Kentucky has made the trumpet vine her State flower, and few States can boast of such a brilliant member of the sisterhood of emblematic blossoms. Growing on a vine that has as much vitality as a Lexington thoroughbred and as much resourcefulness in holding its own in the gruelling free-for-all race for existence as any star of the turf, the trumpet flower is well beloved by those who live within the Blue Grass State and by a host who enjoy no such fortune.
Except in the West, the vine is no blatant intruder in places where it is not wanted and never drives the careful farmer distracted by a disposition to preëmpt land which he dedicates to grass. Rather it seeks the moist rich wood and thicket, desiring only to have its chance to survive in this habitat without intruding upon every kind of landscape. Invited to do so by the lover of flowers, it willingly comes out of the woods and forms a delightful arbor for any porch. Sometimes, in parts of the country where it did not originally grow wild, it lives as an “escape” from the portico arbor of the well-kept home. It begins to flower in August and seeds in September. From Jersey's shores to the Mississippi's banks, from the Lakes to the Gulf, it finds hospitable soil and genial weather.

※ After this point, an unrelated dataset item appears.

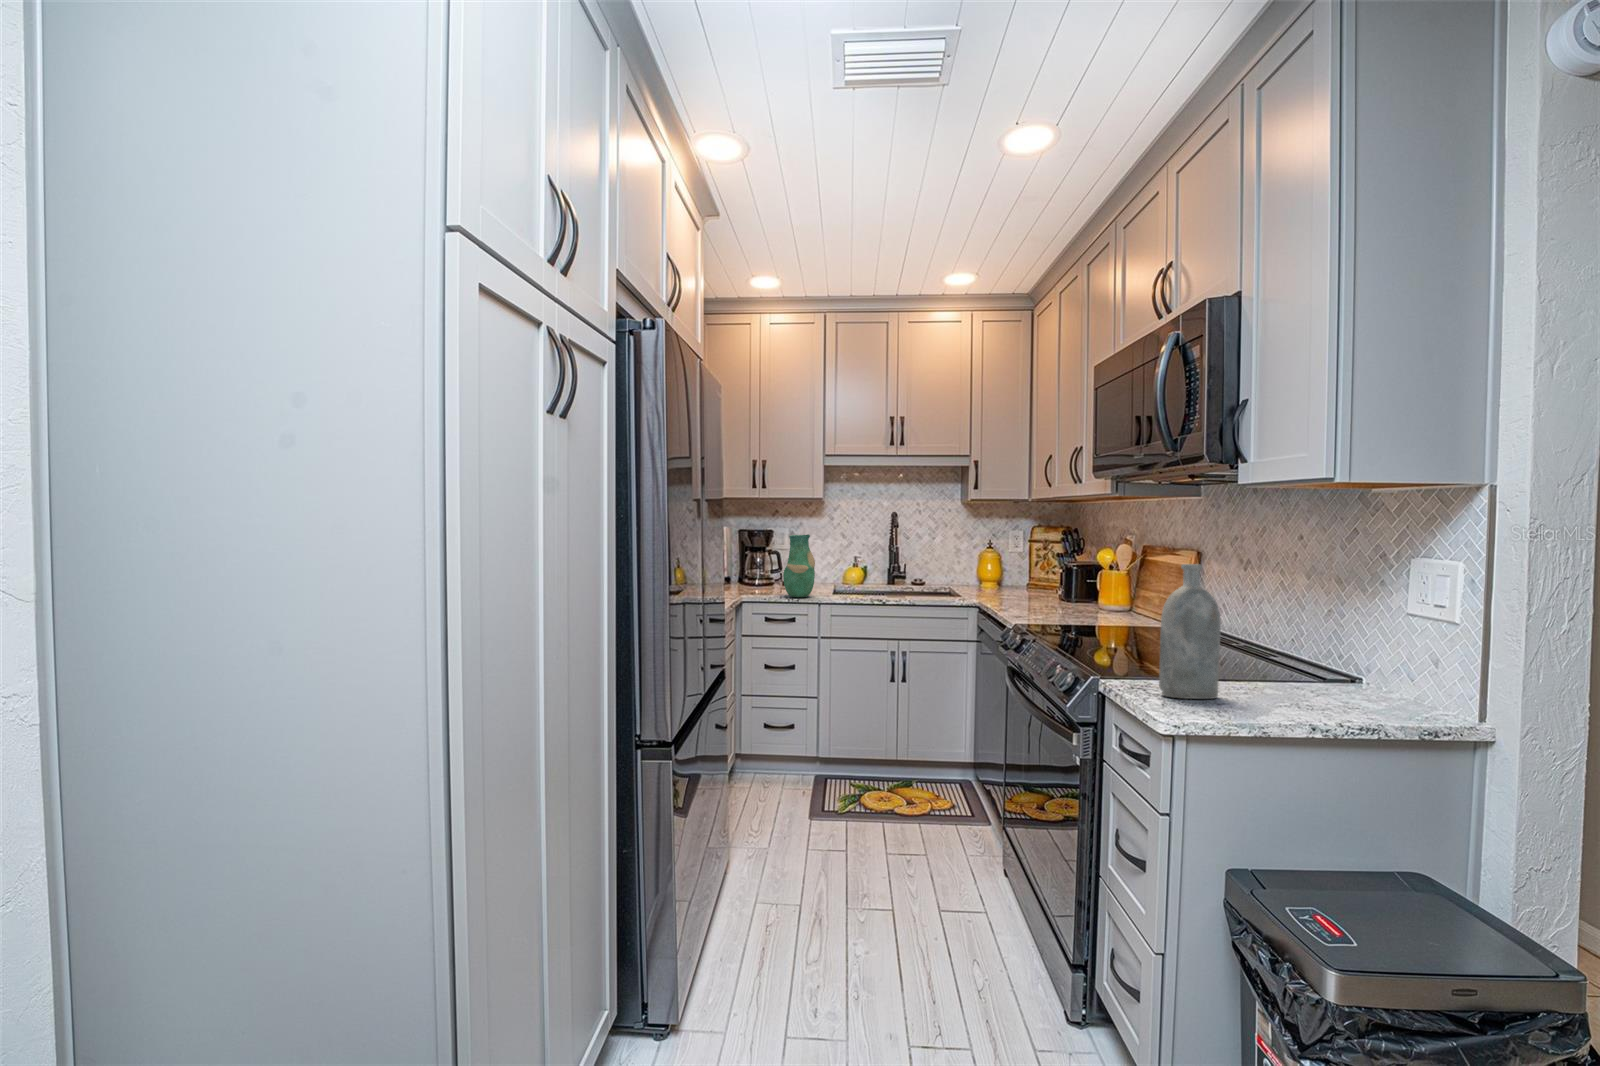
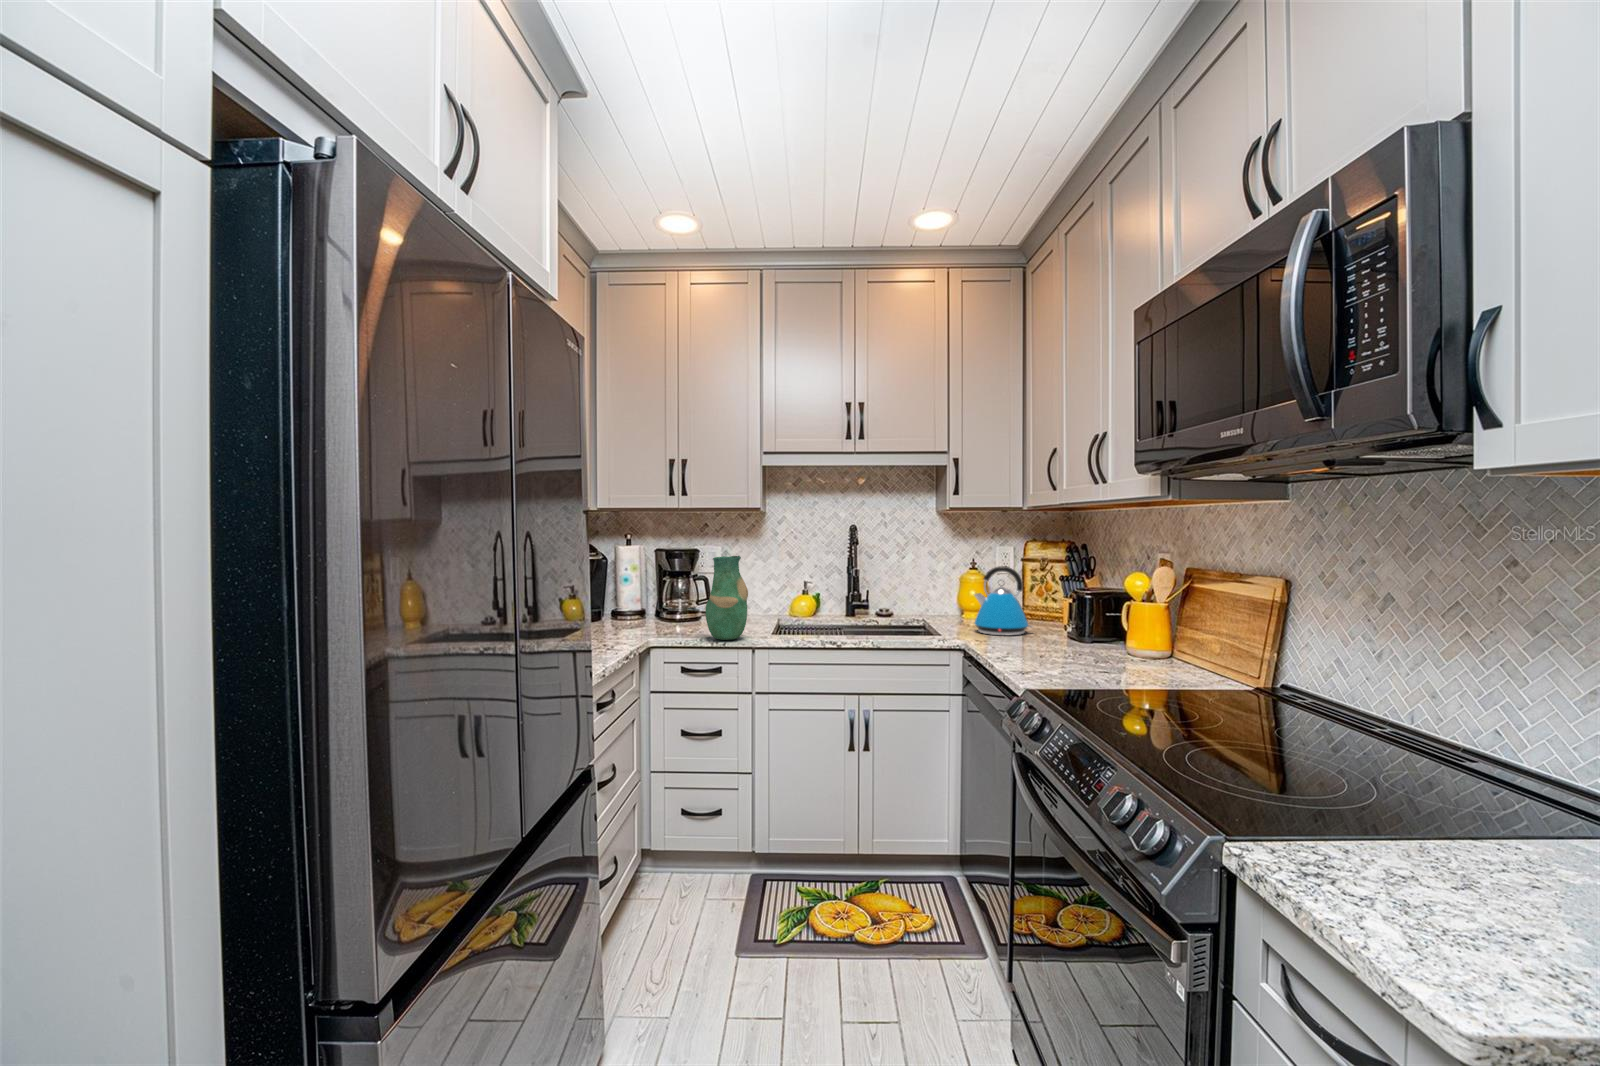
kettle: none [988,545,1034,598] -> present [974,566,1032,635]
bottle: present [1159,564,1221,699] -> none [1370,631,1500,915]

Were it human, the trumpet vine would perhaps not be loved so well. Its instincts of survival are so strong that it does not hesitate to trample upon the rights of weaker neighbors in its efforts to reach the top. Sometimes its aërial rootlets carry it upward or onward until it has stalks as much as 40 feet long. Ever reaching up and striving for a place with the elect of the plant world, it would be in danger of being called a “social climber”; but as a flower we can admire its determination to win its place in the unhampered room at the top.